À la sortie du bois, nous trouvâmes une plaine, et puis une hauteur que nous gravîmes. C’était pour enlever cette position que les fortes détonations que nous avions entendues quelques heures auparavant, avaient ou lieu. Le 4e corps l’enleva et jeta l’ennemi de l’autre côté d’Eylau, mais il y eut de grandes pertes à déplorer. Le terrain était jonché de cadavres de nos gens ; c’est là qu’on nous établit pour passer la nuit. On se battait encore, quoiqu’il fît déjà noir depuis longtemps.

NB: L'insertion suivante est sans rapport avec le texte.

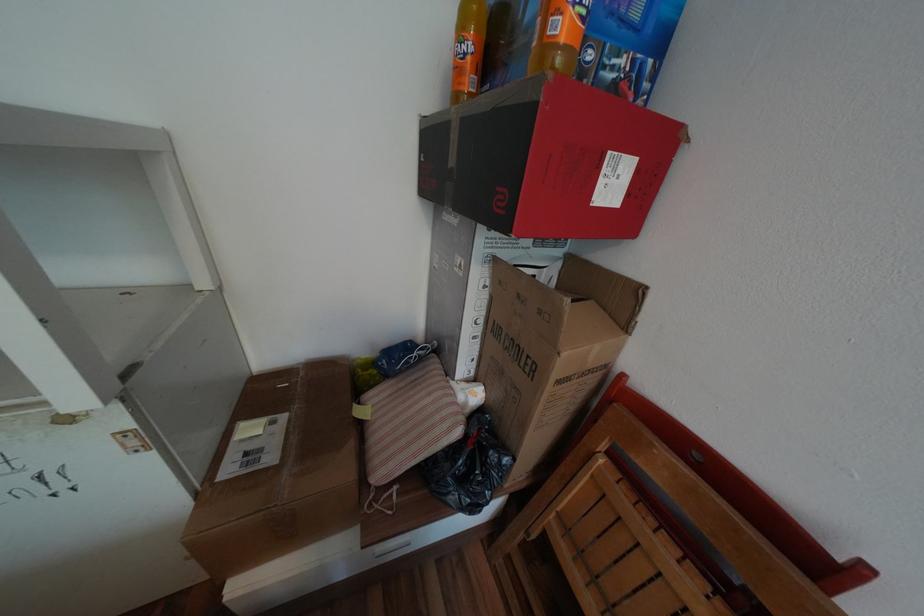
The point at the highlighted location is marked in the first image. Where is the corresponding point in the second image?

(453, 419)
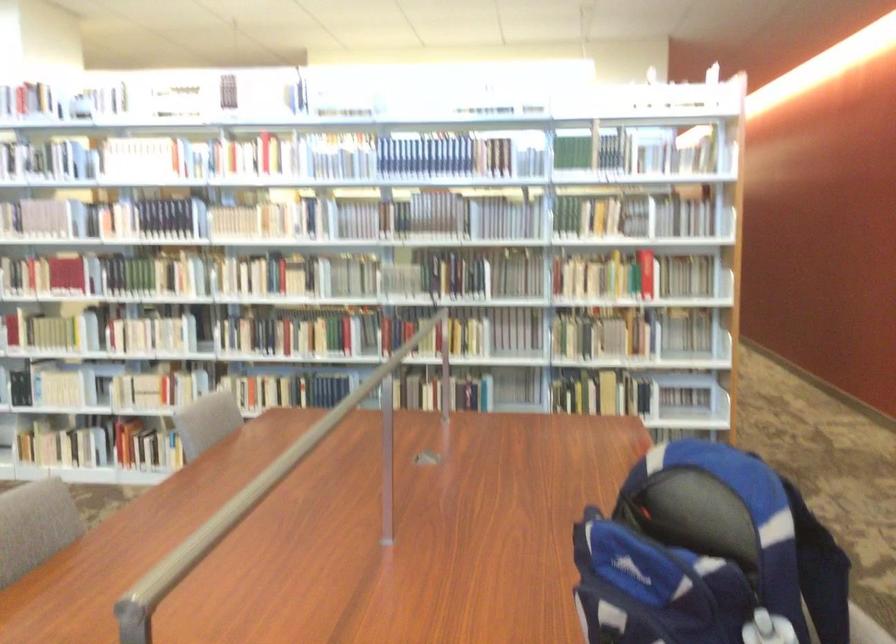
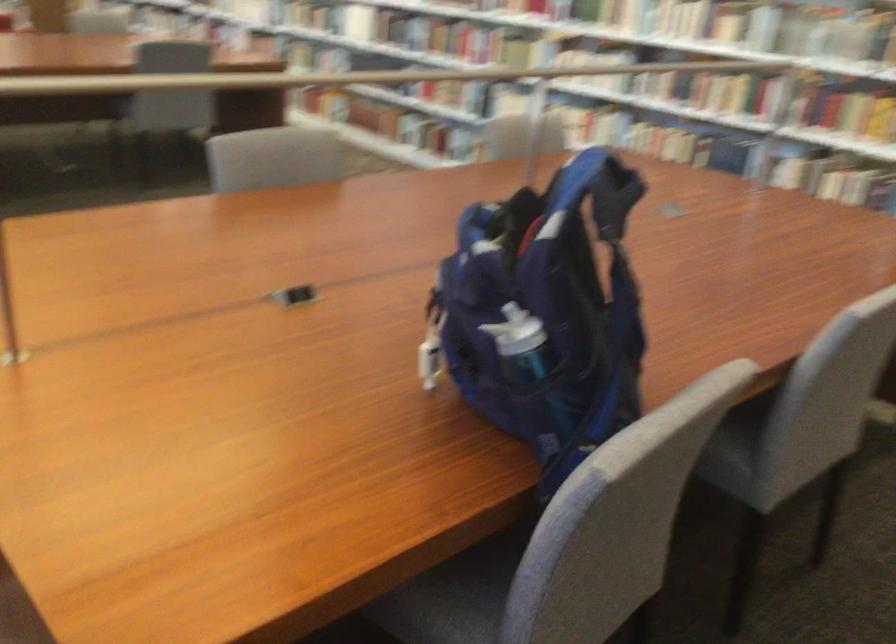
The first image is from the beginning of the video and the second image is from the end. How did the camera likely rotate when shooting the video?

The rotation direction of the camera is left-down.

Une fois libre, on se mit en quête de bois, de paille, pour passer la nuit ; il neigeait à ne pas s’y voir et le vent était très piquant. Je me dirigeai vers la plaine avec cinq ou six autres de mes camarades. Un peu loin, nous trouvâmes un feu de bivouac abandonné, très ardent encore, et beaucoup de bois ramassé. Nous profitâmes de cette bonne rencontre pour nous chauffer et faire notre provision de ce que nous cherchions. Pendant que nous étions à philosopher sur la guerre et ses jouissances, le bêlement d’un mouton se fait entendre. Courir après, le saisir, l’égorger, le dépouiller, tout cela fut fait en quelques minutes. Mettre le foie sur des charbons ardents, ou le faire rôtir au bout d’une baguette, nous prit moins de temps encore ; nous pûmes, par cette rencontre providentielle, sinon satisfaire notre dévorante faim, du moins l’apaiser un peu. Après la dégoûtante pâture que nous venions de faire, de retour au camp, on nous dit qu’on trouvait dans Eylau des pommes de terre et des légumes secs. Nous y allâmes, en attendant que le mouton que nous apportions pût être cuit. En effet, nous trouvâmes en assez grande quantité ce que nous cherchions ; fiers de notre trouvaille et satisfaits de contribuer pour notre part à la nourriture de nos camarades, nous revenons au camp, mais on dormait à la belle étoile, presque enseveli sous la neige. Nous qui suions, malgré le froid, nous pensâmes que ce repos, après une agitation et des courses si répétées, nous serait funeste. Nous résolûmes de retourner à Eylau avec tout notre fourniment, en nous disant que nous entrerions dans les rangs, au passage du régiment, qui devait aller, selon nous, coucher à Kœnigsberg le même jour.